Quebec nationalism in the francophone press
Richard Martineau says Le Devoir is no longer Le Devoir since its editor refuses to regard Quebec’s francophone culture as the only one of value.
He must be joking: Le Devoir has just taken J‑F Lisée on as a regular columnist, and is still running pieces like Michel David’s Montreal sans accent complaining about city hall’s tacit acceptance that not everyone living here is a francophone.
How much Quebec nationalism is enough?
No, this blog is not about being an angryphone.

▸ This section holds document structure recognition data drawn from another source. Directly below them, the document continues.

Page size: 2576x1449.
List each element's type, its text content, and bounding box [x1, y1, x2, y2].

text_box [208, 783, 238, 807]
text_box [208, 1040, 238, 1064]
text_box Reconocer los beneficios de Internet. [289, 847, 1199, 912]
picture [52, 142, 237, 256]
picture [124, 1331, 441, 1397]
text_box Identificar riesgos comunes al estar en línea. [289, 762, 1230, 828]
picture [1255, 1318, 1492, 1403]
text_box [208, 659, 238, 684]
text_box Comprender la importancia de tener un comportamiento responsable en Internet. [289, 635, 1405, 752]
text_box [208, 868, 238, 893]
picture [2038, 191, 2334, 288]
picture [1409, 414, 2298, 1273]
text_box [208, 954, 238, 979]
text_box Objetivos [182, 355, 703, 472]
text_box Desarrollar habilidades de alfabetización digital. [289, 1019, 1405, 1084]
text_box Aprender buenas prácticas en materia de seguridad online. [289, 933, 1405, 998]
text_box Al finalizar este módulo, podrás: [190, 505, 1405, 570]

My beef with strident Quebec nationalism is the damage it does to Montreal – the real Montreal that people live in, not the perfect francophone metropolis of nationalist imaginings.

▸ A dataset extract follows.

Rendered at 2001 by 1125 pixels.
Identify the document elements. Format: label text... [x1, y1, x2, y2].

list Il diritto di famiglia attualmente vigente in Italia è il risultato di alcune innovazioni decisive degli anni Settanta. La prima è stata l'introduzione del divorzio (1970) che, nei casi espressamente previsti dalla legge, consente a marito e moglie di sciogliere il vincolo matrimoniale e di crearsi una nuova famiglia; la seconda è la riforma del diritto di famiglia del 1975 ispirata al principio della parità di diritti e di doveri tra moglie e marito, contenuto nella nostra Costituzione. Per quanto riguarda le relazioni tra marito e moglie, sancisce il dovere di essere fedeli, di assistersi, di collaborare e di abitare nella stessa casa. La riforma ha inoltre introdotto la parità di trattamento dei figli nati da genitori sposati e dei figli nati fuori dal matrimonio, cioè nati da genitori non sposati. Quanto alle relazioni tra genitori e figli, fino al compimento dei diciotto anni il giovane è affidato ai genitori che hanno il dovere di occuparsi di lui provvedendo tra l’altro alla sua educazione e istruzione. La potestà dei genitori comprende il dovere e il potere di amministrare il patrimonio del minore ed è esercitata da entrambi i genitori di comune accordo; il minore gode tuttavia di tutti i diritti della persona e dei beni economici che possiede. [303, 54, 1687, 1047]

CharlesQ 18:43 on 2020-10-17 Permalink
I stopped reading after “Richard Martineau says…”. He has nothing of value to say. Just read the decisions against him on the Conseil de presse du Québec (I probably mentionned it before, see https://conseildepresse.qc.ca/decisions/?date=&media=richard+martineau&categorie=), he makes up quotes, his “reasoning” is often flawed and he’s shameless. It would fit right in on Fox News.
DeWolf 12:04 on 2020-10-18 Permalink
24 Heures recently had an article about a new group called Montréal Accent that is run by three young women whose main point of contention seems to be that anglophones exist. Period. One of the founders, who is 18 years old, told 24 Heures how much she hates hearing people speak English when she walks down the street. It makes her feel like a “stranger in her own country.”

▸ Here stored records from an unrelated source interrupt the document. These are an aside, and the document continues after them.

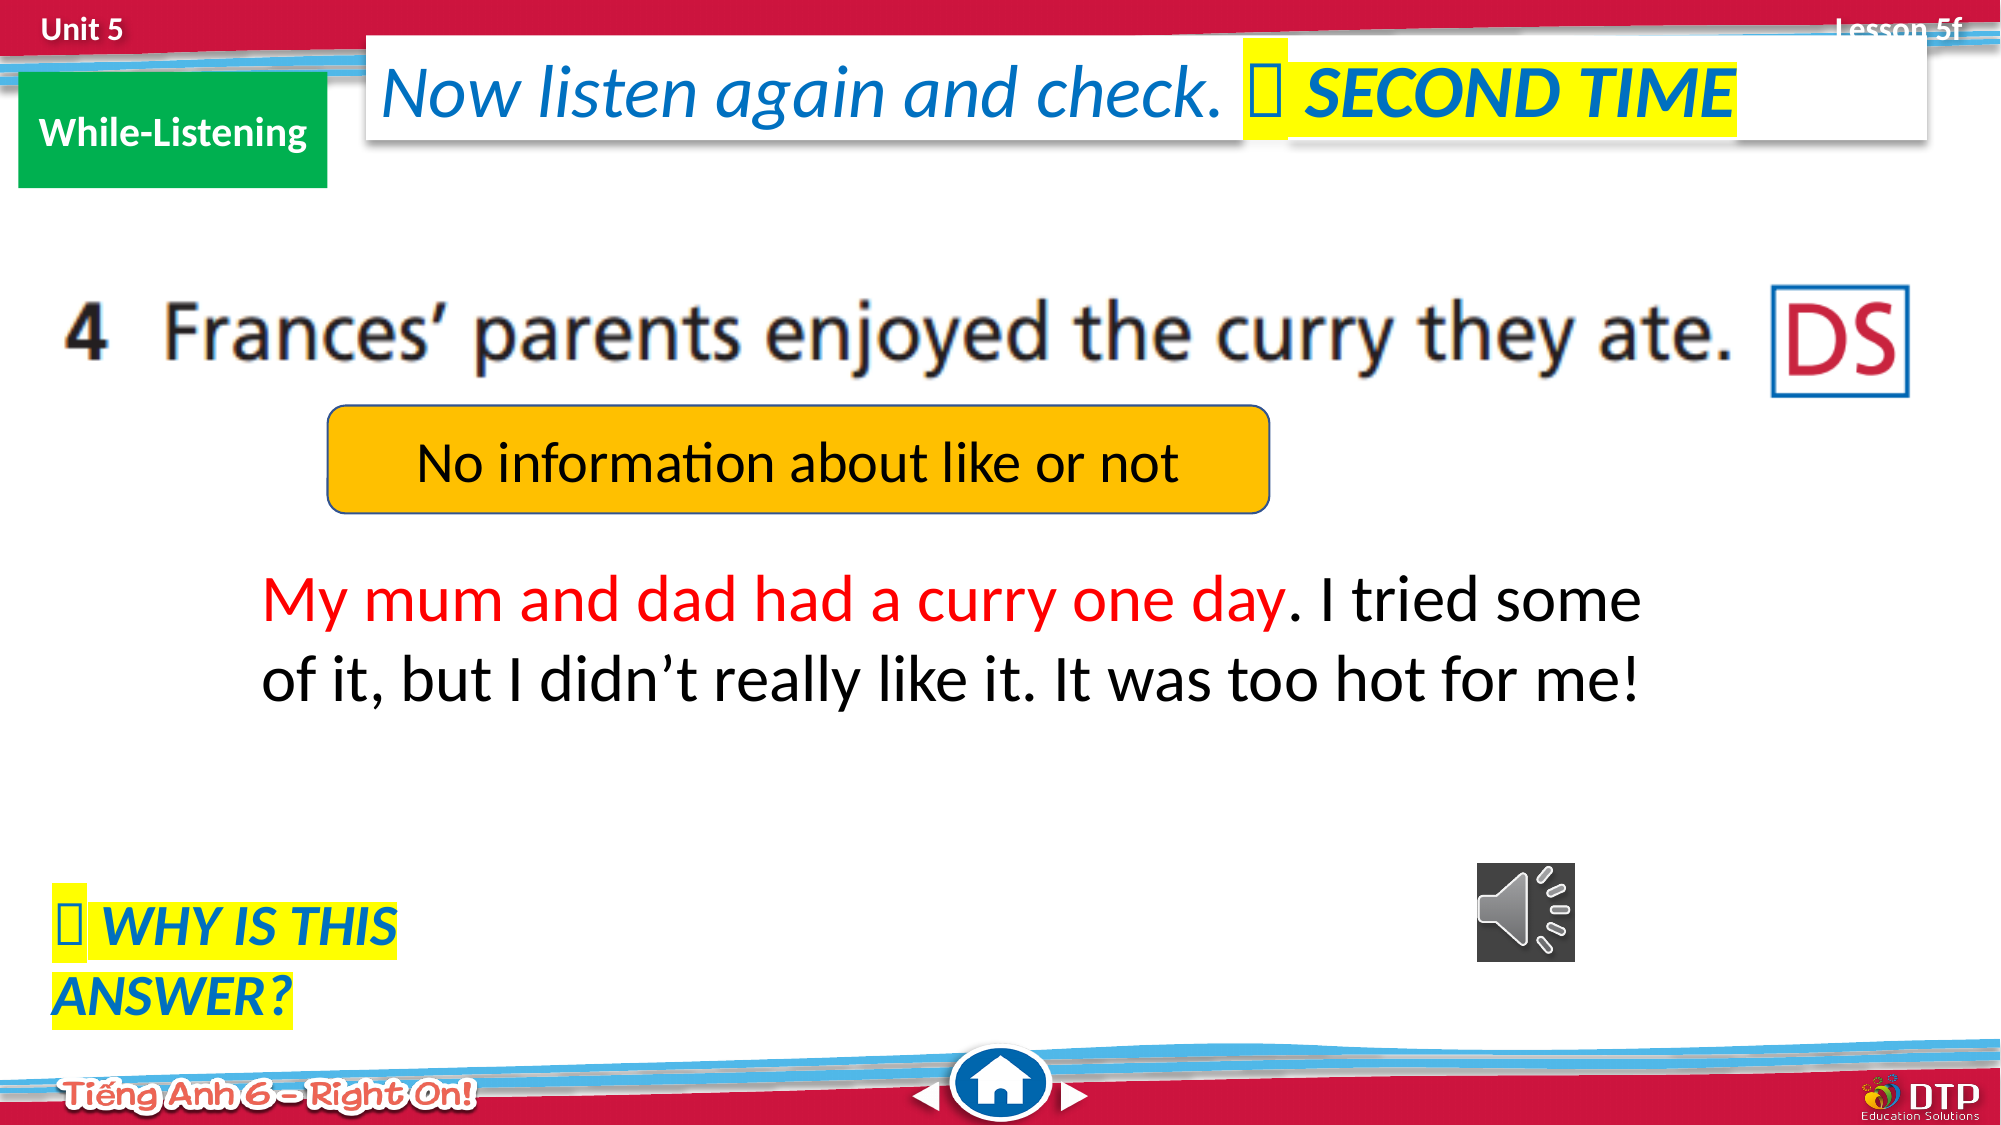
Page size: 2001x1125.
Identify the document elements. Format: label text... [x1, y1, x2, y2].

text_box No information about like or not [326, 419, 1271, 515]
text_box My mum and dad had a curry one day. I tried some of it, but I didn’t really like it. It was too hot for me! [246, 547, 1688, 722]
text_box While-Listening [17, 71, 328, 189]
picture [0, 0, 2000, 1125]
text_box Now listen again and check.  SECOND TIME [366, 35, 1927, 141]
text_box  WHY IS THIS ANSWER? [37, 879, 510, 1035]
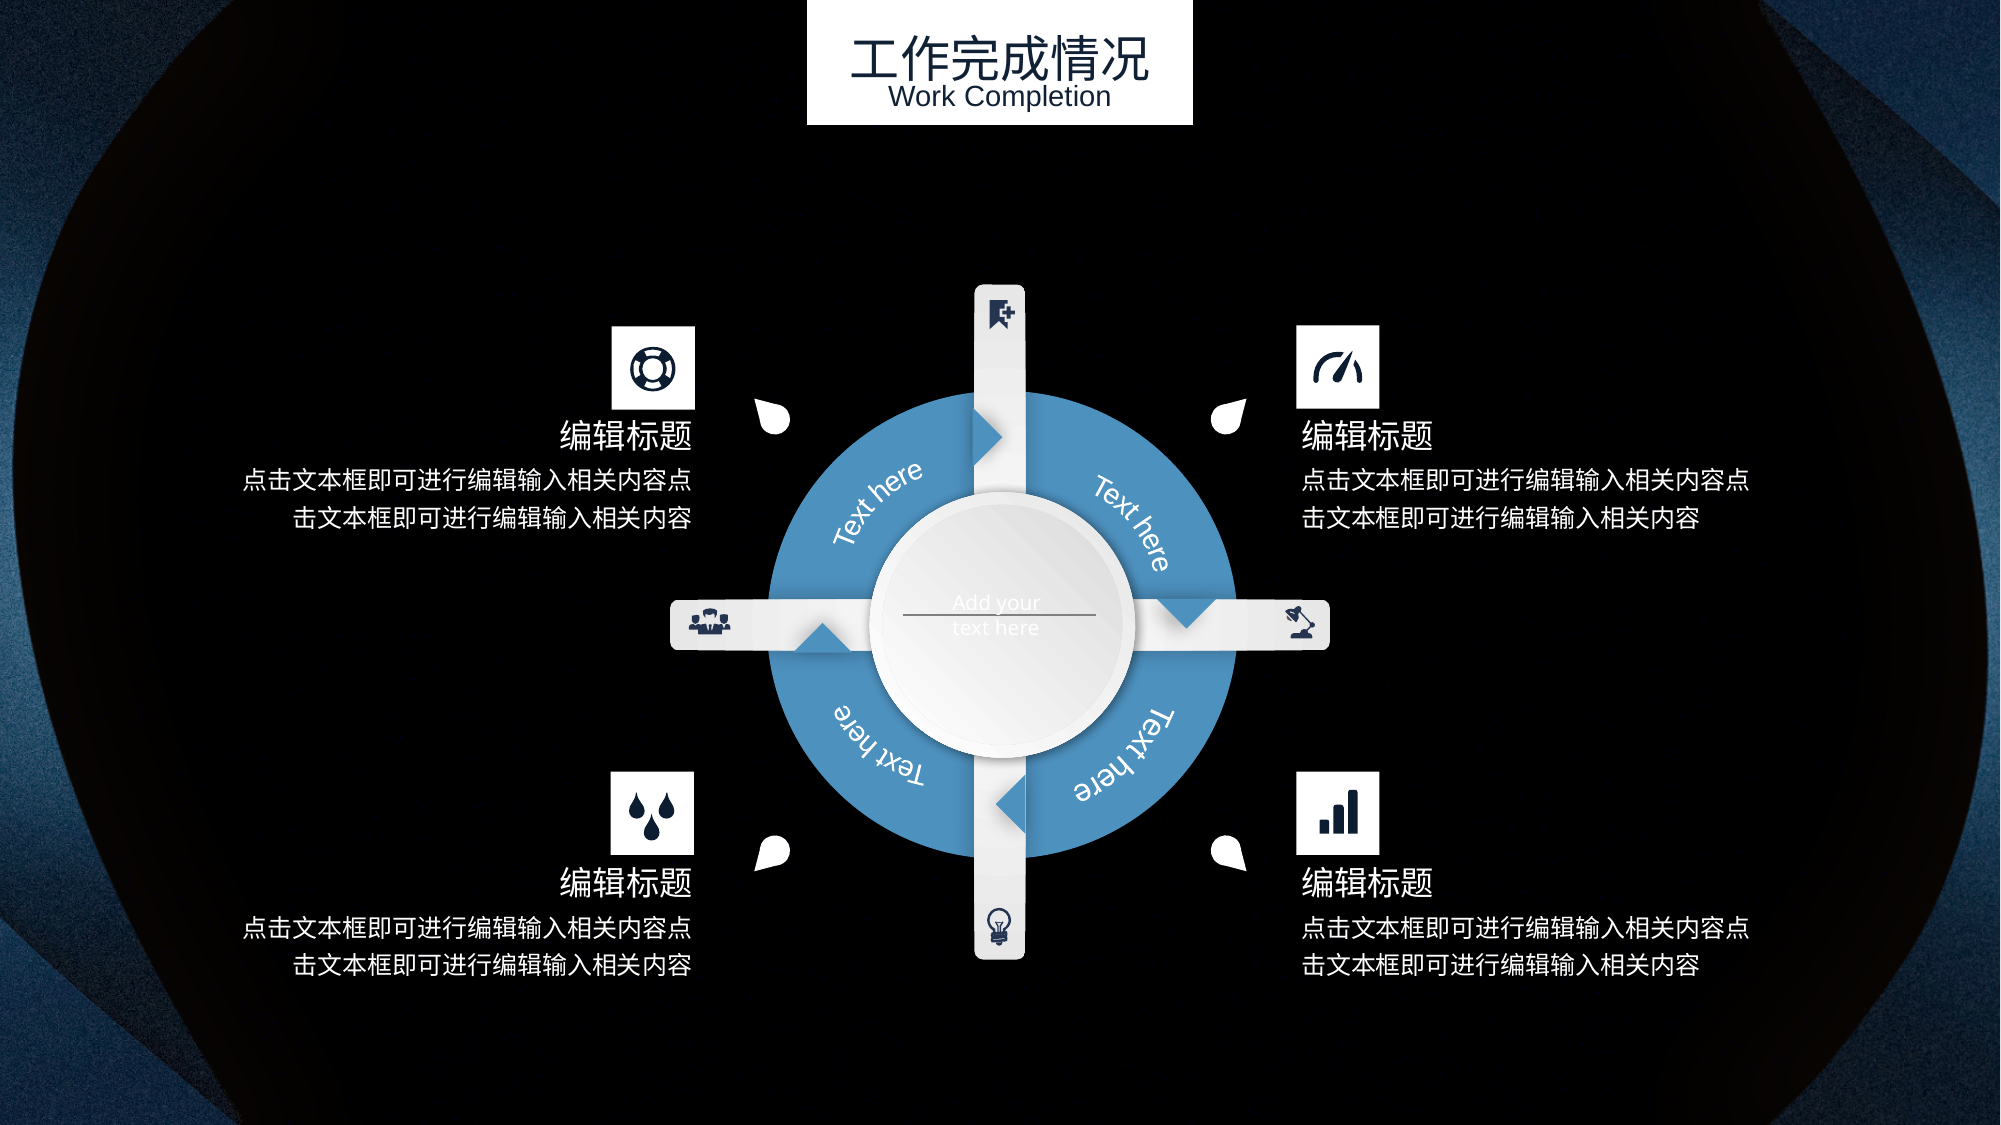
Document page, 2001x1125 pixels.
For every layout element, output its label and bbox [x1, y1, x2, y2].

text_box [670, 284, 1330, 960]
picture [0, 0, 2001, 1125]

That’s just bigotry, pure and simple. It has less to do with protecting and promoting the French language than it does with fighting against the natural diversity that comes with being a big city. It’s parochial and small-minded and I’m honestly surprised to hear it coming from people who are so young.
Kate 13:14 on 2020-10-18 Permalink
I would gently suggest those young women go live in the regions where their ears won’t often be sullied by hearing languages other than French.
Michael Black 13:24 on 2020-10-18 Permalink
But maybe they have lived there all their lives, which then explains why they are so shocked by a “foreign” language.
Kate 13:33 on 2020-10-18 Permalink
It’s possible. But even if they weren’t hearing English in Montreal, they’d hear Arabic, Chinese, Yiddish, Portuguese, Vietnamese, Spanish, Italian – depending where they went and where they shopped or ate. (At least in normal times.) It’s a globalized city and English is one of the big global languages, along with a handful of others – Mandarin, Spanish, Russian, Hindi. Yes, colonialism, but there’s nothing to be done about this now.
Blork 13:49 on 2020-10-18 Permalink
Unlike DeWolf, I’m not surprised that the three women behind Montréal Accent are young. After all, the kind of blinkered thinking that fuels that kind of sideways view of the world is generally more pronounced in young people who don’t have much experience in the world. In particular, young people who spent their earlier years not thinking at all (and not exposed to much) and then suddenly run amok with a single drumbeat pounding in their hearts when something offends them — or someone recruits them as cannon fodder.
Ant6n 15:36 on 2020-10-18 Permalink
The ageism is strong in this thread.
Blork 16:39 on 2020-10-18 Permalink
Not ageism, just an acknowledgement that people start out ignorant and hopefully learn as they grow. The vast majority of the hot-headed revolutionaries of the past 100 years were in their 20s at best. (I’m not saying all revolutionaries, I mean the hot-headed ones whose big ideas come largely from inexperience and ignorance.)
Uatu 17:42 on 2020-10-18 Permalink
They probably secretly like English and foreigners and hate themselves for it.
Blork 20:55 on 2020-10-18 Permalink
Oh, that’s Freudian!
Hervé 05:40 on 2020-10-19 Permalink
Entièrement d’accord avec vous Kate. Une des choses qui m’a toujours le plus fait aimer Montréal c’est d’entendre 10 langues en 10 minutes dans un autobus bondé, ou d’écouter des ados qui passent de l’anglais au français 5 fois dans une conversation. C’est une richesse unique. C’est le genre de chose qui fascine les visiteurs étrangers, qui sont ensuite bien déçus d’apprendre que la majorité francophone est en guerre contre le multilinguisme.
Daniel 08:42 on 2020-10-19 Permalink
Completely agree, Hervé. Well said. (And that was a particularly beautiful comment to read in French.)
Kevin 13:17 on 2020-10-19 Permalink
@DeWolf
I read the article this morning. At the end is an ad for a school that teaches English.